De Hell's Kitchen a East Williamsburg
El nombre tiene una memoria propia en la ciudad. El primer Pacha NYC abrió en 2005 en 618 West 46th Street, en Hell's Kitchen, y funcionó durante una década como una de las grandes salas de electrónica de Manhattan hasta su cierre en 2016. Aquel club conectó la iconografía ibicenca de Pacha con la energía de una escena local acostumbrada a espacios intensos, largas noches y cabinas de peso. La reapertura en Brooklyn no replica aquel edificio, pero sí recoge su legado: una marca de cultura de club con vocación internacional que vuelve a medirse con una ciudad exigente, de público rápido, diverso y difícil de impresionar.

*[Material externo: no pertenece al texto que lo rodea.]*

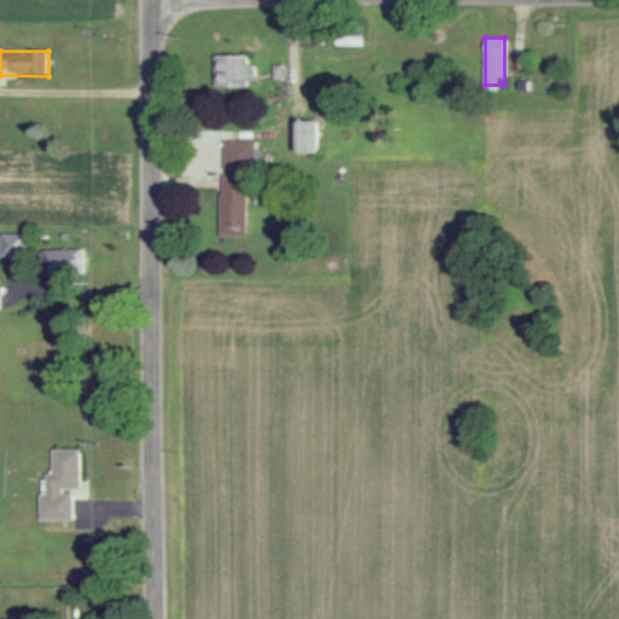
[(256,64),(249,64),(249,55),(217,55),(217,86),(256,86),(256,64)]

Sonido contenido, escala abierta
La nueva infraestructura se ha presentado con un énfasis poco habitual en el control acústico. El sistema principal utiliza d&b audiotechnik con diseño direccional, arreglos cardioides de altavoces y subgraves, barreras acústicas y monitorización continua para reducir el impacto fuera del recinto. Esa parte técnica es central en la identidad actual del club: un espacio grande, visual y exterior, pero obligado a convivir con el barrio y con un escrutinio público más severo que el de etapas anteriores. La experiencia busca un equilibrio entre sonido de gran formato, visibilidad de escenario, producción LED y zonas premium sin perder la presión física de una pista de baile masiva.
Un cartel entre Ibiza, Brooklyn y la memoria house
La programación inicial sitúa el foco en house, techno, Afro-house y electrónica de gran convocatoria, con nombres como Rampa, Michael Bibi, Black Coffee, elrow, ANOTR o Vintage Culture, junto a referentes neoyorquinos como Danny Tenaglia, Joe Claussell, François K, Louie Vega y Kenny Dope de Masters At Work. Ese cruce resume la apuesta del local: traer la potencia global de Pacha sin borrar la genealogía de la escena local. Pacha New York funciona con horarios variables según evento, acceso para mayores de 21 años y una logística reforzada con seguridad, atención médica, hidratación y transporte post-evento. Su valor cultural dependerá de mantener ese equilibrio entre espectáculo, comunidad y pista: menos nostalgia decorativa y más continuidad real con la historia de baile de Nueva York.